A Feminist Mother-Daughter Dream Team

Woman and little girl on her lap, laughing.

The author with her daughter, Aurora.

February 18, 2016

Gloria Steinem wrote in her latest book, My Life on the Road, “There are events that divide our lives into before and after.” Like many women around the world, my “after” began when I heard the first cries of my newborn child. That cloudy July day will forever be the best day of my life. The day I met my soul mate, Aurora.

I was a month shy of my 21st birthday when I gave birth to my daughter. I have faced certain challenges being a young mother, but my youth has also given me the opportunity to grow alongside my little one. As an AAUW student organization leader and National Student Advisory Council member, I advocate for women, feminism, and social justice on campus and in my local community. Feminism has influenced me in many great ways, but most of all it has helped shape my relationship with my daughter. As a feminist, I find myself inspired to show her all that she is capable of doing — in short, everything. Here are some of my favorite parts of raising a feminist daughter.

1. We learn together.

I returned to college after spending a year at home getting to know my daughter. I make a conscious effort to take the time to share what I am learning. Aurora is the perfect pupil. She is wildly curious, and she’s happy to let me share pictures, articles, and thoughts with her. I have learned a lot from her too: patience, gentleness, and thankfulness. She has also taught me that “small” victories deserve celebration. Whether it is mastering counting to five or earning an A on an exam, we always celebrate our successes together.

2. We travel together.

Woman and her baby girl on a horse.

I have wanderlust in my veins. It is one of the many wonderful gifts that I received from my own mother. At least once a year I become restless, the desire for adventure so great that it becomes a near obsession. Having a daughter has not dulled this compulsion in the slightest. Last summer we took our first big trip together, spending six weeks in Bolivia. It was frightening to be on our own in a foreign country without any friends or family to help us, but the trip was unforgettable. I will never stop telling her about the second birthday she celebrated in South America and the friends she made along the way.

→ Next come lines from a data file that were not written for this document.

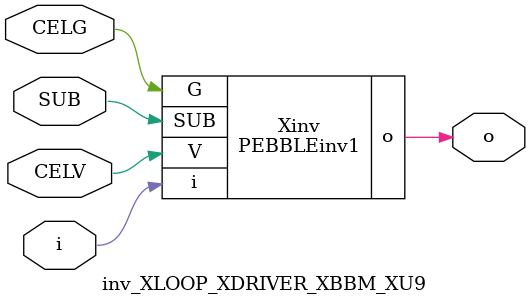
<source format=v>



module PEBBLEinv1 ( o, G, SUB, V, i );

  input V;
  input i;
  input G;
  output o;
  input SUB;
endmodule

//Celera Confidential Do Not Copy inv_XLOOP_XDRIVER_XBBM_XU9
//Celera Confidential Symbol Generator
//5V Inverter
module inv_XLOOP_XDRIVER_XBBM_XU9 (CELV,CELG,i,o,SUB);
input CELV;
input CELG;
input i;
input SUB;
output o;

//Celera Confidential Do Not Copy inv
PEBBLEinv1 Xinv(
.V (CELV),
.i (i),
.o (o),
.SUB (SUB),
.G (CELG)
);
//,diesize,PEBBLEinv1

//Celera Confidential Do Not Copy Module End
//Celera Schematic Generator
endmodule

</source>
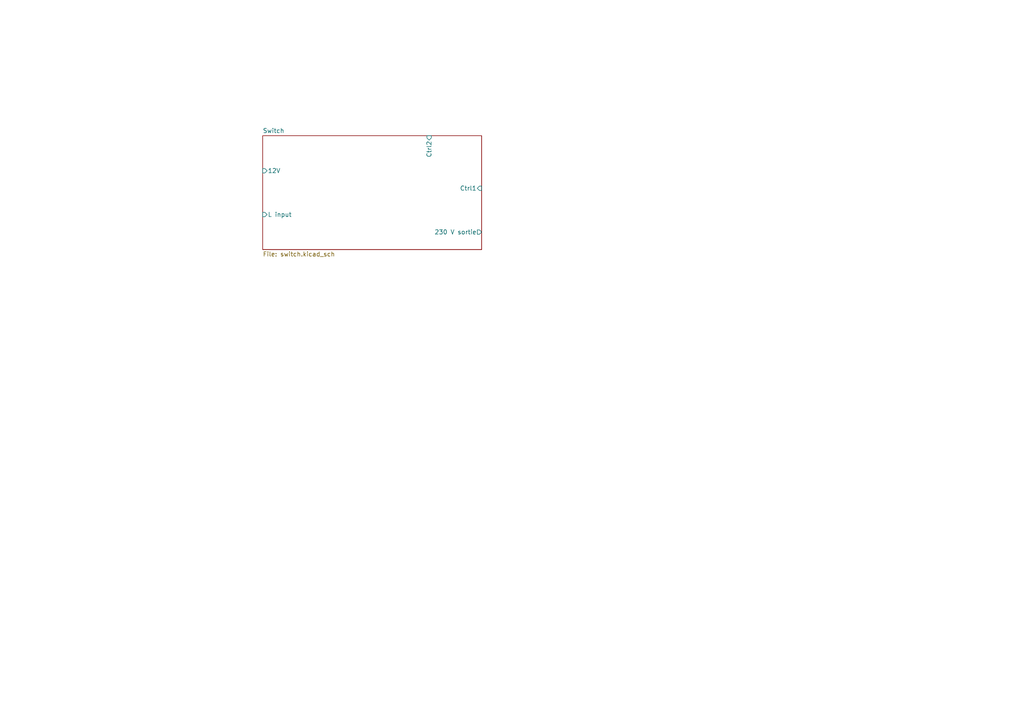
<source format=kicad_sch>
(kicad_sch
	(version 20231120)
	(generator "eeschema")
	(generator_version "8.0")
	(uuid "e671f4d6-f285-4f7c-b45a-f673b76f079d")
	(paper "A4")
	(lib_symbols)
	(sheet
		(at 76.2 39.37)
		(size 63.5 33.02)
		(fields_autoplaced yes)
		(stroke
			(width 0.1524)
			(type solid)
		)
		(fill
			(color 0 0 0 0.0000)
		)
		(uuid "0388f153-f9e7-4558-b979-a036ae17e5f7")
		(property "Sheetname" "Switch"
			(at 76.2 38.6584 0)
			(effects
				(font
					(size 1.27 1.27)
				)
				(justify left bottom)
			)
		)
		(property "Sheetfile" "switch.kicad_sch"
			(at 76.2 72.9746 0)
			(effects
				(font
					(size 1.27 1.27)
				)
				(justify left top)
			)
		)
		(pin "12V" input
			(at 76.2 49.53 180)
			(effects
				(font
					(size 1.27 1.27)
				)
				(justify left)
			)
			(uuid "9d347086-8a50-49d5-9dfa-8fd8a3ed576f")
		)
		(pin "L input" input
			(at 76.2 62.23 180)
			(effects
				(font
					(size 1.27 1.27)
				)
				(justify left)
			)
			(uuid "7beb7ee4-db98-4017-bc68-c62bc549b6a1")
		)
		(pin "230 V sortie" output
			(at 139.7 67.31 0)
			(effects
				(font
					(size 1.27 1.27)
				)
				(justify right)
			)
			(uuid "e1b5ac0e-af39-4a78-aee5-a937adc89cb3")
		)
		(pin "Ctrl1" input
			(at 139.7 54.61 0)
			(effects
				(font
					(size 1.27 1.27)
				)
				(justify right)
			)
			(uuid "21d87ade-2e7c-414c-bc1b-dab62c55c6f7")
		)
		(pin "Ctrl2" input
			(at 124.46 39.37 90)
			(effects
				(font
					(size 1.27 1.27)
				)
				(justify right)
			)
			(uuid "0c0282d0-c746-46cb-9659-6786dec99eed")
		)
		(instances
			(project "FabOS_pwr"
				(path "/e671f4d6-f285-4f7c-b45a-f673b76f079d"
					(page "2")
				)
			)
		)
	)
	(sheet_instances
		(path "/"
			(page "1")
		)
	)
)

</source>
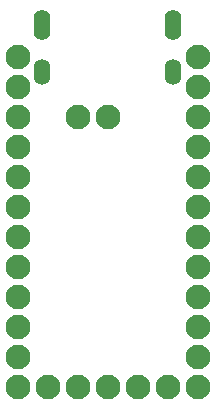
<source format=gbs>
G04 #@! TF.GenerationSoftware,KiCad,Pcbnew,(5.1.6)-1*
G04 #@! TF.CreationDate,2020-09-27T19:06:04+08:00*
G04 #@! TF.ProjectId,Alvaro,416c7661-726f-42e6-9b69-6361645f7063,C*
G04 #@! TF.SameCoordinates,Original*
G04 #@! TF.FileFunction,Soldermask,Bot*
G04 #@! TF.FilePolarity,Negative*
%FSLAX46Y46*%
G04 Gerber Fmt 4.6, Leading zero omitted, Abs format (unit mm)*
G04 Created by KiCad (PCBNEW (5.1.6)-1) date 2020-09-27 19:06:04*
%MOMM*%
%LPD*%
G01*
G04 APERTURE LIST*
%ADD10O,1.400000X2.200000*%
%ADD11O,1.400000X2.600000*%
%ADD12C,2.100000*%
G04 APERTURE END LIST*
D10*
X24425000Y-28600000D03*
X35575000Y-28600000D03*
D11*
X24425000Y-24600000D03*
X35575000Y-24600000D03*
D12*
X24920000Y-55240000D03*
X27460000Y-55240000D03*
X30000000Y-55240000D03*
X32540000Y-55240000D03*
X35080000Y-55240000D03*
X22380000Y-27300000D03*
X22380000Y-29840000D03*
X22380000Y-32380000D03*
X22380000Y-34920000D03*
X22380000Y-37460000D03*
X22380000Y-40000000D03*
X22380000Y-42540000D03*
X22380000Y-45080000D03*
X22380000Y-47620000D03*
X22380000Y-50160000D03*
X22380000Y-52700000D03*
X22380000Y-55240000D03*
X37620000Y-55240000D03*
X37620000Y-52700000D03*
X37620000Y-50160000D03*
X37620000Y-47620000D03*
X37620000Y-45080000D03*
X37620000Y-42540000D03*
X37620000Y-40000000D03*
X37620000Y-37460000D03*
X37620000Y-34920000D03*
X37620000Y-32380000D03*
X37620000Y-29840000D03*
X37620000Y-27300000D03*
X30000000Y-32380000D03*
X27460000Y-32380000D03*
M02*

</source>
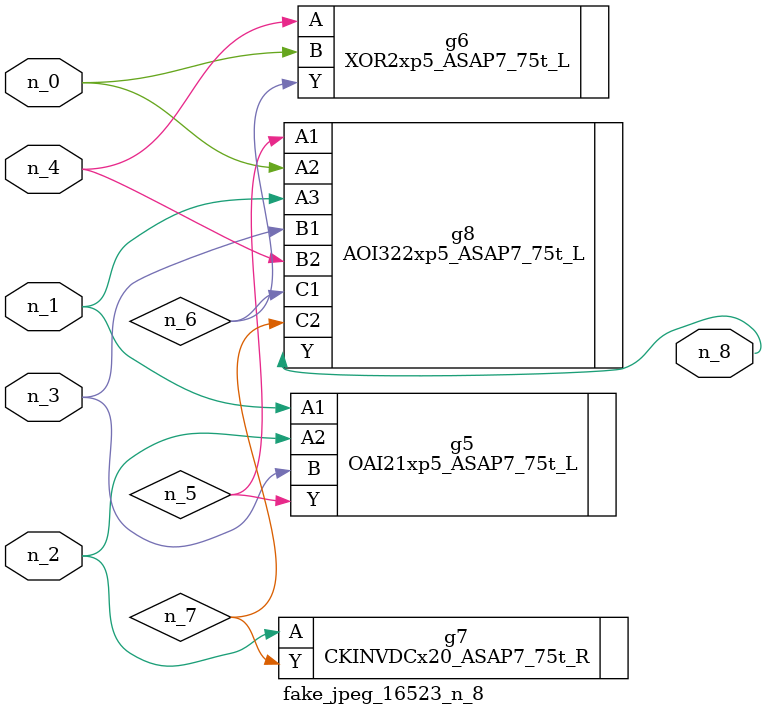
<source format=v>
module fake_jpeg_16523_n_8 (n_3, n_2, n_1, n_0, n_4, n_8);

input n_3;
input n_2;
input n_1;
input n_0;
input n_4;

output n_8;

wire n_6;
wire n_5;
wire n_7;

OAI21xp5_ASAP7_75t_L g5 ( 
.A1(n_1),
.A2(n_2),
.B(n_3),
.Y(n_5)
);

XOR2xp5_ASAP7_75t_L g6 ( 
.A(n_4),
.B(n_0),
.Y(n_6)
);

CKINVDCx20_ASAP7_75t_R g7 ( 
.A(n_2),
.Y(n_7)
);

AOI322xp5_ASAP7_75t_L g8 ( 
.A1(n_5),
.A2(n_0),
.A3(n_1),
.B1(n_3),
.B2(n_4),
.C1(n_6),
.C2(n_7),
.Y(n_8)
);


endmodule
</source>
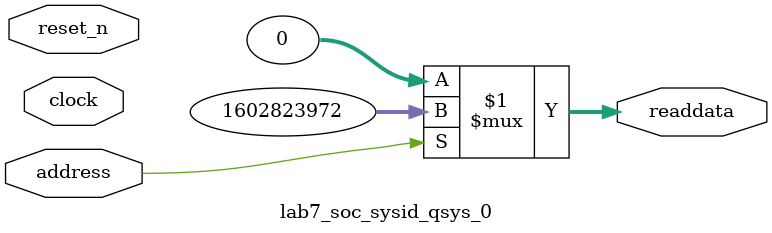
<source format=v>



// synthesis translate_off
`timescale 1ns / 1ps
// synthesis translate_on

// turn off superfluous verilog processor warnings 
// altera message_level Level1 
// altera message_off 10034 10035 10036 10037 10230 10240 10030 

module lab7_soc_sysid_qsys_0 (
               // inputs:
                address,
                clock,
                reset_n,

               // outputs:
                readdata
             )
;

  output  [ 31: 0] readdata;
  input            address;
  input            clock;
  input            reset_n;

  wire    [ 31: 0] readdata;
  //control_slave, which is an e_avalon_slave
  assign readdata = address ? 1602823972 : 0;

endmodule



</source>
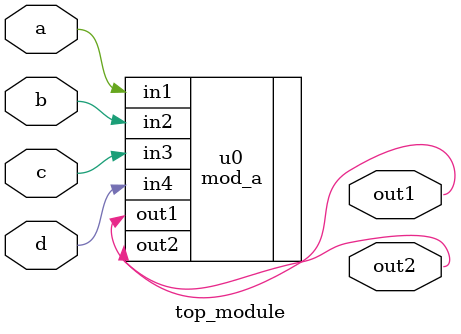
<source format=v>
module top_module ( 
    input a, 
    input b, 
    input c,
    input d,
    output out1,
    output out2
);

mod_a u0( 
    .out1(out1),
    .out2(out2),
    .in1(a),
    .in2(b),
    .in3(c),
    .in4(d)
);

endmodule
</source>
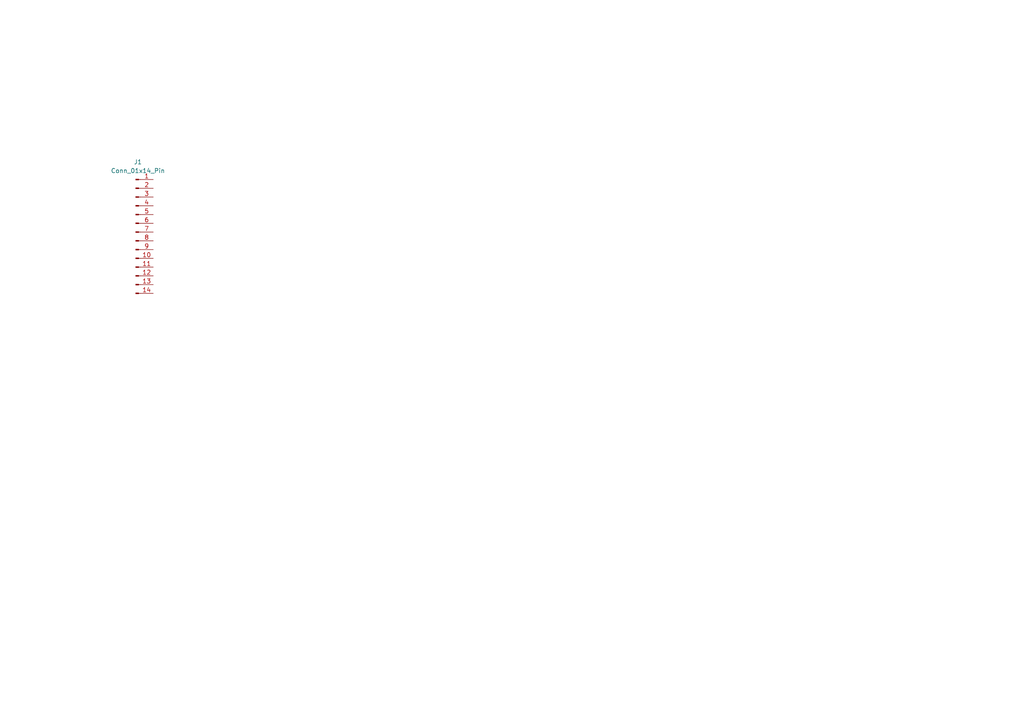
<source format=kicad_sch>
(kicad_sch
	(version 20250114)
	(generator "eeschema")
	(generator_version "9.0")
	(uuid "98b16ca0-9240-4131-a459-a4d203a19b3c")
	(paper "A4")
	
	(symbol
		(lib_id "Connector:Conn_01x14_Pin")
		(at 39.37 67.31 0)
		(unit 1)
		(exclude_from_sim no)
		(in_bom yes)
		(on_board yes)
		(dnp no)
		(fields_autoplaced yes)
		(uuid "a6f32b5f-264f-47fa-9c57-a2b0ee49d5a4")
		(property "Reference" "J1"
			(at 40.005 46.99 0)
			(effects
				(font
					(size 1.27 1.27)
				)
			)
		)
		(property "Value" "Conn_01x14_Pin"
			(at 40.005 49.53 0)
			(effects
				(font
					(size 1.27 1.27)
				)
			)
		)
		(property "Footprint" ""
			(at 39.37 67.31 0)
			(effects
				(font
					(size 1.27 1.27)
				)
				(hide yes)
			)
		)
		(property "Datasheet" "~"
			(at 39.37 67.31 0)
			(effects
				(font
					(size 1.27 1.27)
				)
				(hide yes)
			)
		)
		(property "Description" "Generic connector, single row, 01x14, script generated"
			(at 39.37 67.31 0)
			(effects
				(font
					(size 1.27 1.27)
				)
				(hide yes)
			)
		)
		(pin "1"
			(uuid "805b360f-b493-4cea-a5e6-1c2421a94abb")
		)
		(pin "9"
			(uuid "29d2a0b4-92d1-478f-ab3c-7a9176c49d36")
		)
		(pin "11"
			(uuid "ab599023-9b96-493b-a744-fe976cb0fab9")
		)
		(pin "13"
			(uuid "aab2ac66-8e98-4c5b-bc90-e7e21a311aef")
		)
		(pin "3"
			(uuid "9af8e450-0402-47e0-9e3c-f17621905a6d")
		)
		(pin "6"
			(uuid "c88b6957-3373-436a-b7f0-37b687ae9a97")
		)
		(pin "7"
			(uuid "27e0c8d7-98d3-49b1-a2f6-a52c353d5f57")
		)
		(pin "4"
			(uuid "78efa9d7-39fa-49c1-9850-0ded6d0e5115")
		)
		(pin "5"
			(uuid "ab6565f7-fea9-4930-ab89-9b878bffb2a6")
		)
		(pin "8"
			(uuid "53cb59ec-45fb-4454-9c04-afebd8604449")
		)
		(pin "12"
			(uuid "90dd34bc-8924-4ecd-8985-85bbb77dcb0c")
		)
		(pin "2"
			(uuid "f9c5508d-296a-4bee-a0c6-3e294bd1568a")
		)
		(pin "14"
			(uuid "9395aaa1-25ca-4f15-8278-3a5754d21f5f")
		)
		(pin "10"
			(uuid "886ab00a-4a82-4ac8-b739-b8af9b5c47e5")
		)
		(instances
			(project ""
				(path "/98b16ca0-9240-4131-a459-a4d203a19b3c"
					(reference "J1")
					(unit 1)
				)
			)
		)
	)
	(sheet_instances
		(path "/"
			(page "1")
		)
	)
	(embedded_fonts no)
)

</source>
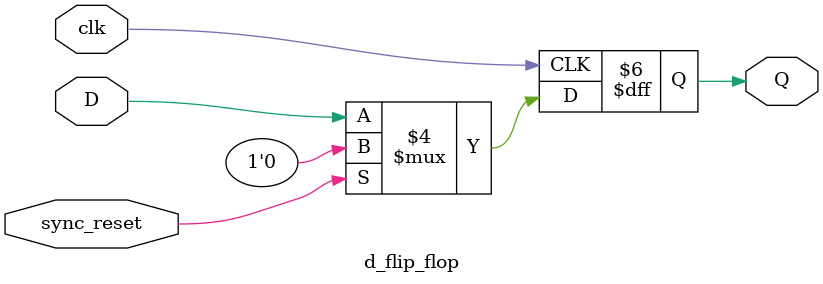
<source format=v>

`timescale 1ns/100ps

module d_flip_flop (
input clk, // clock input 
input D, // Data input 
input sync_reset, // asynchronous reset high level
output reg Q // output Q 
);

always @(posedge clk) 
begin
 if(sync_reset==1'b1)
  Q <= 1'b0; 
 else 
  Q <= D; 
end 
endmodule 


</source>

3. We don’t shy away from the hard stuff.

I know what you’re thinking. What “hard stuff” do you need to discuss with a 2-year-old? I was really shy when I was little, even with my mom. I did not shed that shyness until I was a mother. Starting when Aurora was an infant, I would talk to her. Really talk to her, as if she understood and could answer back. When the Baltimore uprising occurred in the spring of 2015, we talked about it. When bombs started going off in Planned Parenthoods around the country, we talked about it. After watching a program about drug abuse, I sat down and talked to her about the dangers of illicit drugs. We talk about our bodies, we talk about our fears (and check for monsters in the closet), and we talk about our days. Establishing an open line of communication with her at this early age is important to me because if we can talk about everything now, I’m hoping the “hard stuff” won’t be difficult to talk about later.

4. We share our passions.

Aurora is turning 3 this year, so her passions include Frozen characters, her Linus-like attachment to her blanket, and blueberries. I listen to all her stories and ask her serious questions about her interests (toddlers can be very serious), and in turn, I share my passions with her. I mark passages in books to read to her and tell her summaries of my papers that make me especially proud.

At least once a month, Aurora accompanies me to my AAUW student organization meetings. I pack her a bag of snacks, soy milk, and toys and she runs around the room and hides under desks while I lead discussions about upcoming events and cut up magazines for our monthly zine. In October, Aurora and I hosted an AAUW table at a domestic violence vigil on campus. Afterwards we talked about the history of abuse in our family and the importance of asking for help and helping others. I take her to events like these hoping she will carry on my passion for social equality and will join AAUW’s mission one day. Most important, I hope that she is able to recognize and follow her own passions early in life.

5. We have fun together.

Mom and daughter playing with lipstick.

Although my favorite activities include reading and protesting, I always make sure to take the time to have fun with my girl. We love to have dance parties and color, and on warm days I pull Aurora in her red wagon to picnics. Sometimes I get so caught up in my own activities that I have to really push myself to make this time with her, but I never regret it. It is during these times that she becomes the teacher, revealing her world of innocence and imagination to me. And these moments restore me with the inspiration I need to conquer every difficulty along my path.

In the past three years I have included my daughter in all my work as an activist and a student. We have crossed continents, read newspaper articles, and attended rallies together. I share everything with her, because I want her to know everything I know and everything I don’t. Being a feminist mother is not always easy but it is always an adventure.